If the temperature of the compressor 31 is appropriate for the pattern of Fig. 5B, the operation is started at the starting frequency f1 and maintained at a constant speed at the intermediate frequency f3 for a predetermined time tl. The device 40 goes to the set frequency f2 determined by the means 40 and performs normal operation.

In addition, if the temperature of the compressor 31 is appropriate for the pattern of Fig. 5C, the operation starts at the starting frequency fl and is maintained at a constant speed at the intermediate frequency f3 for a predetermined time. After rising to f4) and increasing the circulation amount of the refrigerant for a while, the control unit 40 goes to the set frequency f2 determined by the control unit 40 to perform normal operation.

In addition, if the temperature of the compressor 31 is appropriate for the pattern of Fig. 5D, the operation starts at the starting frequency fl, is maintained at a constant speed at the intermediate frequency f3, and then the higher frequency ( After rising to f4) to increase the circulation amount of the refrigerant for a while, it is lowered to the intermediate frequency f3 and operated, and then to the higher frequency f4 to increase the circulation amount of the refrigerant again, and then the control means 40 Go to the set frequency (f2) determined in) and perform normal operation.

Meanwhile, in the present invention, a plurality of holding frequencies may be set in addition to the holding frequencies f3 and f4 of FIGS. 5A to 5D to increase or decrease the operating frequency, and the holding time or the frequency value of the holding frequency may be changed.
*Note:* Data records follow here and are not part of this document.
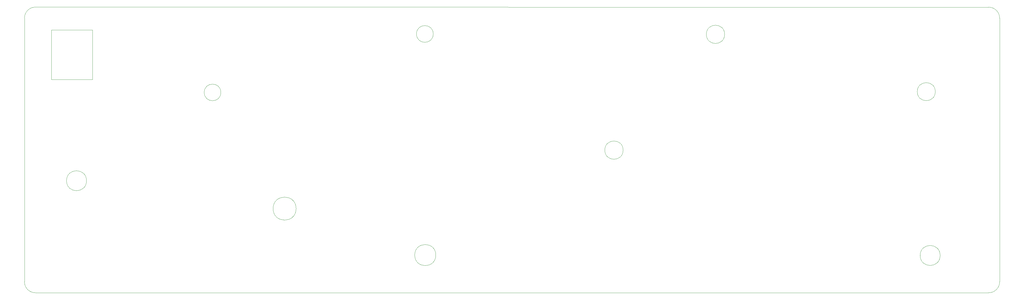
<source format=gbr>
%TF.GenerationSoftware,KiCad,Pcbnew,5.99.0+really5.1.10+dfsg1-1*%
%TF.CreationDate,2021-06-30T17:07:38-04:00*%
%TF.ProjectId,Pikatea Keyboard Teensy2,50696b61-7465-4612-904b-6579626f6172,rev?*%
%TF.SameCoordinates,Original*%
%TF.FileFunction,Profile,NP*%
%FSLAX46Y46*%
G04 Gerber Fmt 4.6, Leading zero omitted, Abs format (unit mm)*
G04 Created by KiCad (PCBNEW 5.99.0+really5.1.10+dfsg1-1) date 2021-06-30 17:07:38*
%MOMM*%
%LPD*%
G01*
G04 APERTURE LIST*
%TA.AperFunction,Profile*%
%ADD10C,0.050000*%
%TD*%
G04 APERTURE END LIST*
D10*
X-18542000Y-72517000D02*
X-32004000Y-72517000D01*
X-18542000Y-88773000D02*
X-18542000Y-72517000D01*
X-32004000Y-88773000D02*
X-18542000Y-88773000D01*
X-32004000Y-72517000D02*
X-32004000Y-88773000D01*
X-20471514Y-121920000D02*
G75*
G03*
X-20471514Y-121920000I-3277486J0D01*
G01*
X259309486Y-146431000D02*
G75*
G03*
X259309486Y-146431000I-3277486J0D01*
G01*
X257715945Y-92710000D02*
G75*
G03*
X257715945Y-92710000I-2953945J0D01*
G01*
X93171430Y-73787000D02*
G75*
G03*
X93171430Y-73787000I-2747430J0D01*
G01*
X188671308Y-73914000D02*
G75*
G03*
X188671308Y-73914000I-2997308J0D01*
G01*
X155400000Y-111887000D02*
G75*
G03*
X155400000Y-111887000I-3000000J0D01*
G01*
X94005774Y-146304000D02*
G75*
G03*
X94005774Y-146304000I-3454774J0D01*
G01*
X48221708Y-131064000D02*
G75*
G03*
X48221708Y-131064000I-3771708J0D01*
G01*
X23554806Y-92964000D02*
G75*
G03*
X23554806Y-92964000I-2726806J0D01*
G01*
X-40811000Y-68580000D02*
G75*
G02*
X-37211000Y-64980000I3600000J0D01*
G01*
X-37211000Y-158667000D02*
G75*
G02*
X-40811000Y-155067000I0J3600000D01*
G01*
X278809000Y-155067000D02*
G75*
G02*
X275209000Y-158667000I-3600000J0D01*
G01*
X275200000Y-65000000D02*
G75*
G02*
X278800000Y-68600000I0J-3600000D01*
G01*
X-40811000Y-155067000D02*
X-40811000Y-68580000D01*
X275200000Y-65000000D02*
X-37211000Y-64980000D01*
X278800000Y-68600000D02*
X278809000Y-155067000D01*
X-37211000Y-158667000D02*
X275209000Y-158667000D01*
M02*

</source>
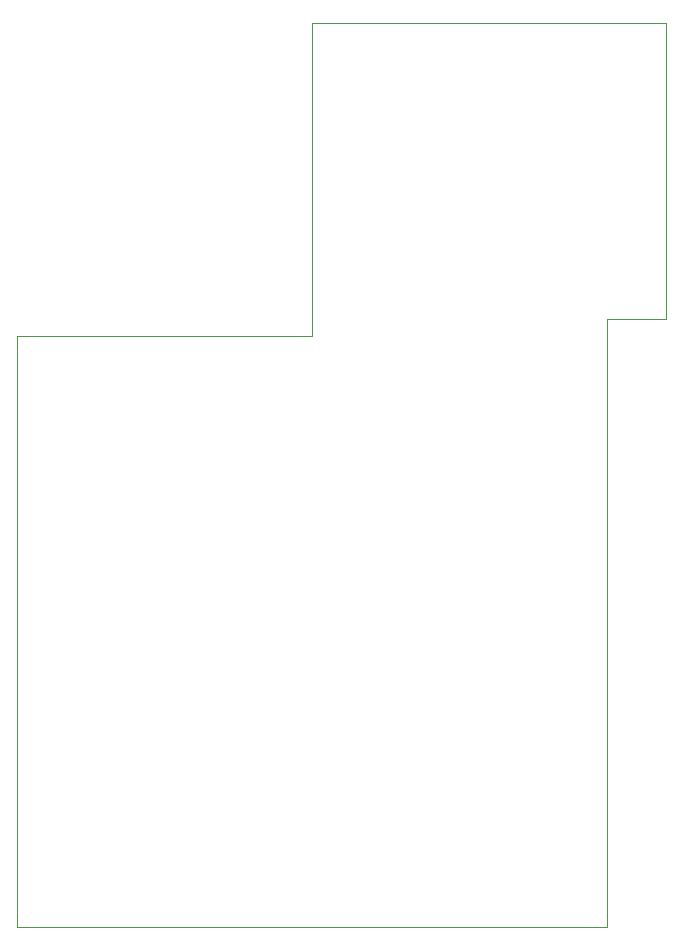
<source format=gbr>
%TF.GenerationSoftware,KiCad,Pcbnew,7.99.0-950-gc4668c1d3a-dirty*%
%TF.CreationDate,2023-06-21T04:14:00+08:00*%
%TF.ProjectId,LightningReed,4c696768-746e-4696-9e67-526565642e6b,rev?*%
%TF.SameCoordinates,Original*%
%TF.FileFunction,Profile,NP*%
%FSLAX46Y46*%
G04 Gerber Fmt 4.6, Leading zero omitted, Abs format (unit mm)*
G04 Created by KiCad (PCBNEW 7.99.0-950-gc4668c1d3a-dirty) date 2023-06-21 04:14:00*
%MOMM*%
%LPD*%
G01*
G04 APERTURE LIST*
%TA.AperFunction,Profile*%
%ADD10C,0.100000*%
%TD*%
G04 APERTURE END LIST*
D10*
X125000000Y-98500000D02*
X125000000Y-100000000D01*
X150000000Y-98500000D02*
X150000000Y-100000000D01*
X125000000Y-100000000D02*
X100000000Y-100000000D01*
X125000000Y-73500000D02*
X125000000Y-98500000D01*
X155000000Y-98500000D02*
X155000000Y-73500000D01*
X155000000Y-73500000D02*
X125000000Y-73500000D01*
X150000000Y-150000000D02*
X150000000Y-122500000D01*
X150000000Y-98500000D02*
X155000000Y-98500000D01*
X150000000Y-100000000D02*
X150000000Y-122500000D01*
X100000000Y-150000000D02*
X150000000Y-150000000D01*
X100000000Y-100000000D02*
X100000000Y-150000000D01*
M02*

</source>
May be controlled in real time by the control means 40, or may be input and operated in a pattern preset by the product developer.
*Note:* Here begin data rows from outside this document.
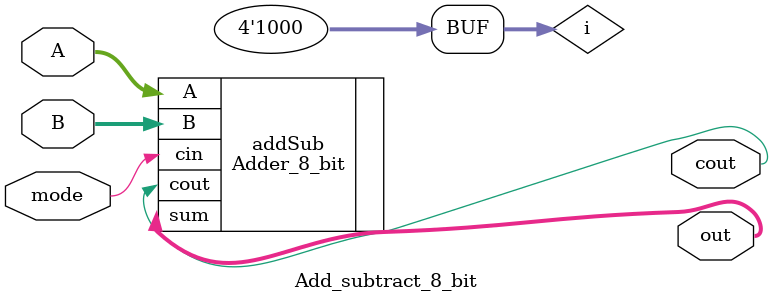
<source format=v>
`timescale 1ns / 1ps

module Add_subtract_8_bit(
input [7:0]A,
input [7:0]B,
input mode,
output [7:0]out,
output cout
    );
    
    reg [7:0]B_xor;
    reg [3:0]i;
    
    initial
      begin
        for(i = 1; i < 8; i = i+1)
          begin
          B_xor[i] = B[i] ^ i;
          end
      end
    
    Adder_8_bit addSub(.A(A),.B(B),.cin(mode),.sum(out),.cout(cout));
    
endmodule

</source>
Thus, when applied to the compressor 31 of the air-conditioning combined capacity variable air conditioner, the lubrication reliability of the lubricant of the compressor 31 becomes high compared with the operation in the prior art.
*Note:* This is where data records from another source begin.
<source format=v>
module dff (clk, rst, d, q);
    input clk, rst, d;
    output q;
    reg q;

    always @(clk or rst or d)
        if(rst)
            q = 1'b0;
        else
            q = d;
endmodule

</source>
The test result of lubrication reliability is that the sight glass which can see the inside is attached to the lower part of the compressor 31 where the lubricating oil is collected and the amount of lubricating oil is measured by starting time. There exists a time to descend | fall to Z plane or less, and the comparison result is as shown in FIG.

FIG. 6 is a diagram showing the amount of lubricating oil present in the compressor 31 when the compressor 31 is started by applying the starting patterns of FIGS. 5B and 5D. It should be greater than or equal to the Z plane, (D) the starting pattern may be that the amount of lubricating oil present in the compressor 31 is less than the (B) starting pattern.

As described above, according to the compressor control apparatus of the air conditioner according to the present invention, after the compressor is prevented for a long time at a low temperature below zero, the lubrication problem caused by the rapid increase in the rotational speed of the compressor is solved when the air conditioner is operated. Therefore, there is an effect that can satisfy the needs of users who expect fast heating operation.

Claims (3)

A converter means for converting AC input power supplied from an AC power source into a DC power source; an inverter means for receiving a DC power converted from the converter means and converting the AC power into a three-phase AC power of a desired frequency; and 3 outputted from the inverter means. In an air conditioner composed of a compressor rotating by a phase AC power source, Temperature sensing means for sensing outdoor temperature; And a control means for varying the operating frequency of the compressor before the temperature rises from the starting frequency to the set frequency so that the amount of the compressor lubricant increases when the outdoor temperature sensed by the temperature sensing means starts the compressor at low temperature. Compressor control device of the air conditioner. The compressor control of the air conditioner according to claim 1, wherein the control means stores a start pattern of the compressor in which at least one sustain frequency region is set for a predetermined time between a start frequency and a set frequency. Device. The compressor control apparatus according to claim 1 or 2, wherein the control means controls the holding time or the frequency value of the holding frequency according to the outdoor temperature.